- Your objective: The answer must be one number: how many lines of the records contain "internal".

· · ·

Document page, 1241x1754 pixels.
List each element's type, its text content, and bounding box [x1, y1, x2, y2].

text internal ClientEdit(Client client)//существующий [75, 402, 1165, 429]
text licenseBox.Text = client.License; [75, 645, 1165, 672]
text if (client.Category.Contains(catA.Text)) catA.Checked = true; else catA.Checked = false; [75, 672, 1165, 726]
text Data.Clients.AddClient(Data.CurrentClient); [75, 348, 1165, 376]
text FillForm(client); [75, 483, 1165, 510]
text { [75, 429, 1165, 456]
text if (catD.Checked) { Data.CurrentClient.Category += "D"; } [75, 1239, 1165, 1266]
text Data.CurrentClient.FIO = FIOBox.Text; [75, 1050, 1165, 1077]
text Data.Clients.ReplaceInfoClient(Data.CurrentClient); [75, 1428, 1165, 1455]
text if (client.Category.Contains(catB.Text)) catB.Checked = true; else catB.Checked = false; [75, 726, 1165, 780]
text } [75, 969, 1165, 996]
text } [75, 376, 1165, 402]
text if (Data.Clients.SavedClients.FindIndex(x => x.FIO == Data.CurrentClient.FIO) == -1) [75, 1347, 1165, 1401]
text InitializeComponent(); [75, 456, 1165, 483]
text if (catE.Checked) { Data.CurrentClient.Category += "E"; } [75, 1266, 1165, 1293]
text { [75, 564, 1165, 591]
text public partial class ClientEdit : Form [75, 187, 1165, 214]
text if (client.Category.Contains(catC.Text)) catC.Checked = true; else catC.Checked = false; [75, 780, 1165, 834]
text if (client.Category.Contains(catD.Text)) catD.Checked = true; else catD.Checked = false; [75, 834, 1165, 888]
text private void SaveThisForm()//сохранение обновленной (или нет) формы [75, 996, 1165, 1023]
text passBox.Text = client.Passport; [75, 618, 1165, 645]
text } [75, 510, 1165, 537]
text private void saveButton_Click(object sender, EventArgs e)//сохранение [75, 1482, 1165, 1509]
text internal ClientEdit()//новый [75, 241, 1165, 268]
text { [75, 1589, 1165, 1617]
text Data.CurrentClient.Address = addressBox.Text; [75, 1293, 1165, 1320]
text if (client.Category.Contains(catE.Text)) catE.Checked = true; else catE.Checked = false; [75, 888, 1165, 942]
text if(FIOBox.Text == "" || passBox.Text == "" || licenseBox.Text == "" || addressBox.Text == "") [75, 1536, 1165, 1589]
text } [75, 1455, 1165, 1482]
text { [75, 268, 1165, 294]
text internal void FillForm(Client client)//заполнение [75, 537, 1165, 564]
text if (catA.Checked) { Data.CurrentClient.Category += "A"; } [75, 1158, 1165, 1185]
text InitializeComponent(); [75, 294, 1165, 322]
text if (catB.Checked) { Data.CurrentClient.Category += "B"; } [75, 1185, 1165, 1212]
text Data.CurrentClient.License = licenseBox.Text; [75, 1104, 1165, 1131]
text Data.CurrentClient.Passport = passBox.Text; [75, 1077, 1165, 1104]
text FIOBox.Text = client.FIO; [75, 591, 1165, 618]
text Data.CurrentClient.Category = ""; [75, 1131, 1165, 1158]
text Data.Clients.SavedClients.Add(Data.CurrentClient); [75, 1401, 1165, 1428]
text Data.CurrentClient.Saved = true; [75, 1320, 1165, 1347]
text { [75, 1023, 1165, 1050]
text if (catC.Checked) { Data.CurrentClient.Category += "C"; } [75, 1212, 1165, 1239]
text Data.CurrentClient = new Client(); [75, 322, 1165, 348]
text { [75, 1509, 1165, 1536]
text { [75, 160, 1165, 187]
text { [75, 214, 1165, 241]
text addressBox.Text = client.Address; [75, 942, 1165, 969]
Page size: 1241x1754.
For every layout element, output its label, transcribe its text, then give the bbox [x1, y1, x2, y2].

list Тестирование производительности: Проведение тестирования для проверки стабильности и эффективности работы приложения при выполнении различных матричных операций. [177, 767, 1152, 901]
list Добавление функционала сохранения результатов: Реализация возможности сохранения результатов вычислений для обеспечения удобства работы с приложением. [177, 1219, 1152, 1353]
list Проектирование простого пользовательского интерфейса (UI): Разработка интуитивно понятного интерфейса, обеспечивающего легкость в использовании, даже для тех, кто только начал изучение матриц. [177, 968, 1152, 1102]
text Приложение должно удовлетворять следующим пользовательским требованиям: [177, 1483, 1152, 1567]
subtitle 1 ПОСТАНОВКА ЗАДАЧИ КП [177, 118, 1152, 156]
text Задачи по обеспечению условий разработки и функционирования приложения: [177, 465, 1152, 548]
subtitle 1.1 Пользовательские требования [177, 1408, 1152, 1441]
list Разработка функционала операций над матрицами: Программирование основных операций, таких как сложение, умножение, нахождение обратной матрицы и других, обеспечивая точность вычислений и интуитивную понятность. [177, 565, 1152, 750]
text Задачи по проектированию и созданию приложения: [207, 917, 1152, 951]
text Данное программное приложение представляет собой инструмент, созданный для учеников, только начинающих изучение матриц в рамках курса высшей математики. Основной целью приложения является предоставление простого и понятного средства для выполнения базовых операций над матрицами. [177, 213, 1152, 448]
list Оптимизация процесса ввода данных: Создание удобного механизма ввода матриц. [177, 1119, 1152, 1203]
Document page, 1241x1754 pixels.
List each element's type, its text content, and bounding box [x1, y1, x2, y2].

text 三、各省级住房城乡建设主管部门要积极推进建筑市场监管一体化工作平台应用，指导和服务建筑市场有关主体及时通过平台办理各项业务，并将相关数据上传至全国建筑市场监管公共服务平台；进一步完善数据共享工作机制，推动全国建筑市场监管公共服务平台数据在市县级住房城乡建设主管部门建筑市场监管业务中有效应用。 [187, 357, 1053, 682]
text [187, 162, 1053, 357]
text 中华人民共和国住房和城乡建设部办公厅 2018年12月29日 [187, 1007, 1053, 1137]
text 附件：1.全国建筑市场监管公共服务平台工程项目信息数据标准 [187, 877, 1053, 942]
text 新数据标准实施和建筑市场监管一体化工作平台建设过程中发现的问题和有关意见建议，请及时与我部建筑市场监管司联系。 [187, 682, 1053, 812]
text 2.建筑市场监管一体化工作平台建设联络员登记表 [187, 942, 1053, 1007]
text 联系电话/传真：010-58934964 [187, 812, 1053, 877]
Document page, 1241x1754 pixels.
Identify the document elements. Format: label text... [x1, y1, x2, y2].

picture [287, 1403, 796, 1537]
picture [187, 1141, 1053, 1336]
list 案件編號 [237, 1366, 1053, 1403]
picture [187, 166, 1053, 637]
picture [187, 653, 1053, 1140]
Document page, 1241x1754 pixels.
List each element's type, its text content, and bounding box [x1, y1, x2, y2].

· · ·

- Task result: 3